Denn Overengineering – also der Einsatz unnötig komplexer Software – kostet KMUs nicht nur viel Geld und Zeit, es nimmt ihnen auch ihren wichtigsten Wettbewerbsvorteil gegenüber den Konzernen.

So unterschiedlich KMUs sein können, also Firmen mit bis zu 250 Mitarbeitern und bis 50 Millionen Euro Umsatz – von Start-ups über Scale-ups bis zu Hidden Champions: Ihre Herausforderungen sind teils ähnlich. Das betrifft vor allem die Ressourcen. Oft haben diese Unternehmen nur ein bis zwei Dutzend Entwickler, die mitunter schnell auf veränderte Produktvisionen oder Anforderungen an das Projekt reagieren müssen. Die Architektur muss dies unterstützen, weshalb auch KMUs zunehmend über Microservices nachdenken. Aber Achtung vor Overengineering, denn damit erreicht man genau das Gegenteil.

Microservices lösen die Probleme von Konzernen …

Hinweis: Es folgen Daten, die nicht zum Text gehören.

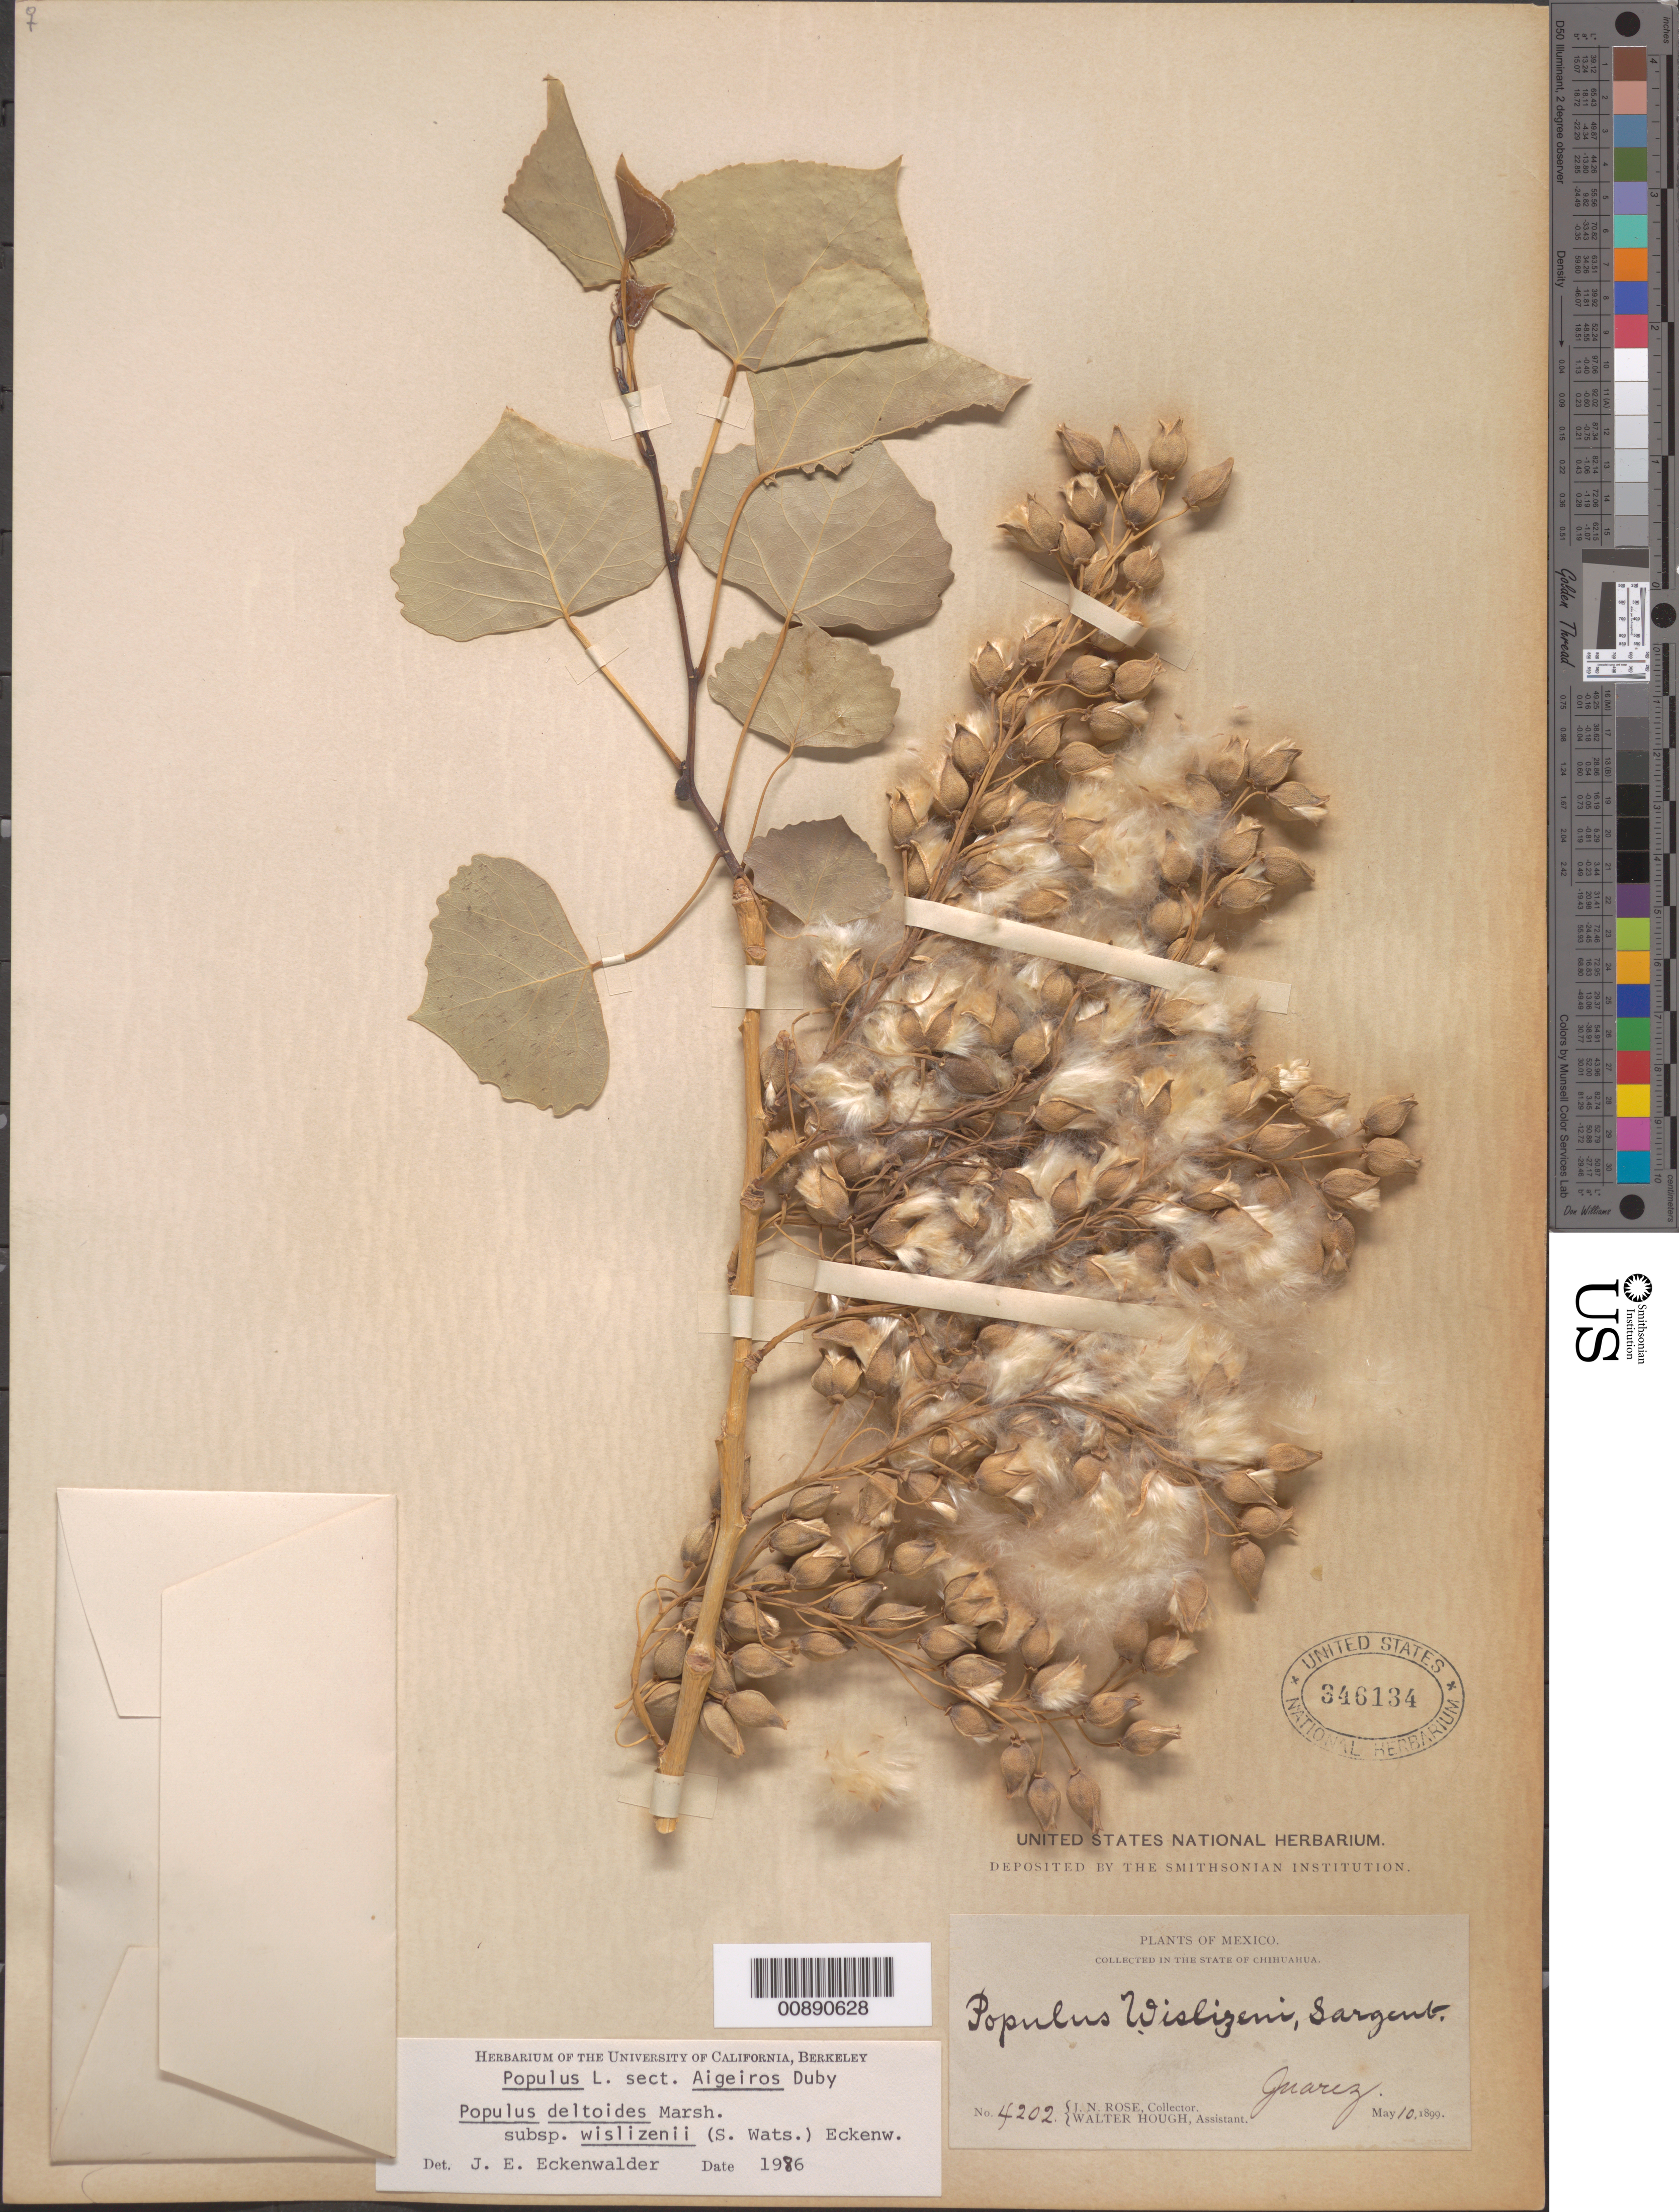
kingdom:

In Großunternehmen, mit mehr als 250 Mitarbeitern, wird die Microservice-Architektur erfolgreich umgesetzt. Sie löst für diese Unternehmen die Probleme der Skalierung und Zusammenarbeit ihrer Entwicklungsteams. Es müssen Hunderte, zum Teil Tausende Entwickler an einem Produkt arbeiten. Um diese Teams autark und unabhängig arbeiten lassen zu können, ist eine Microservice-Architektur eine gute Lösung.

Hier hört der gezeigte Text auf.